Work task —
You are to retype exactly the line with "X137795Y43740D02*" and every line after it in the entries below.

Raw data —
== == ==

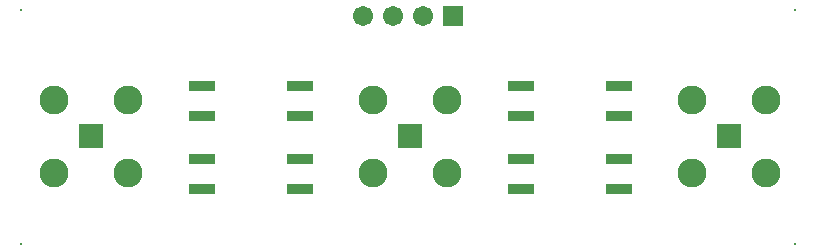
<source format=gts>
G04*
G04 #@! TF.GenerationSoftware,Altium Limited,Altium Designer,21.9.2 (33)*
G04*
G04 Layer_Color=8388736*
%FSLAX25Y25*%
%MOIN*%
G70*
G04*
G04 #@! TF.SameCoordinates,BA86B5FE-6ADB-4B19-9B50-1FBFE32A4508*
G04*
G04*
G04 #@! TF.FilePolarity,Negative*
G04*
G01*
G75*
%ADD14R,0.08674X0.03595*%
%ADD15R,0.08477X0.08477*%
%ADD16C,0.09658*%
%ADD17C,0.00900*%
%ADD18C,0.06706*%
%ADD19R,0.06706X0.06706*%
D14*
X68307Y60551D02*
D03*
X100984D02*
D03*
X68307Y50551D02*
D03*
X100984D02*
D03*
X207283Y26283D02*
D03*
X174606D02*
D03*
X207283Y36283D02*
D03*
X174606D02*
D03*
Y60551D02*
D03*
X207283D02*
D03*
X174606Y50551D02*
D03*
X207283D02*
D03*
X100984Y26283D02*
D03*
X68307D02*
D03*
X100984Y36283D02*
D03*
X68307D02*
D03*
D15*
X137795Y43740D02*
D03*
X244094D02*
D03*
X31496D02*
D03*
D16*
X125492Y31437D02*
D03*
X150098D02*
D03*
Y56043D02*
D03*
X125492D02*
D03*
X231791Y31437D02*
D03*
X256398D02*
D03*
Y56043D02*
D03*
X231791D02*
D03*
X19193Y31437D02*
D03*
X43799D02*
D03*
Y56043D02*
D03*
X19193D02*
D03*
D17*
X8000Y8000D02*
D03*
X266000D02*
D03*
Y86000D02*
D03*
X8000D02*
D03*
D18*
X122000Y84000D02*
D03*
X132000D02*
D03*
X142000D02*
D03*
D19*
X152000D02*
D03*
M02*

</source>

== == ==

Solution to the problem —
X137795Y43740D02*
D03*
X244094D02*
D03*
X31496D02*
D03*
D16*
X125492Y31437D02*
D03*
X150098D02*
D03*
Y56043D02*
D03*
X125492D02*
D03*
X231791Y31437D02*
D03*
X256398D02*
D03*
Y56043D02*
D03*
X231791D02*
D03*
X19193Y31437D02*
D03*
X43799D02*
D03*
Y56043D02*
D03*
X19193D02*
D03*
D17*
X8000Y8000D02*
D03*
X266000D02*
D03*
Y86000D02*
D03*
X8000D02*
D03*
D18*
X122000Y84000D02*
D03*
X132000D02*
D03*
X142000D02*
D03*
D19*
X152000D02*
D03*
M02*

</source>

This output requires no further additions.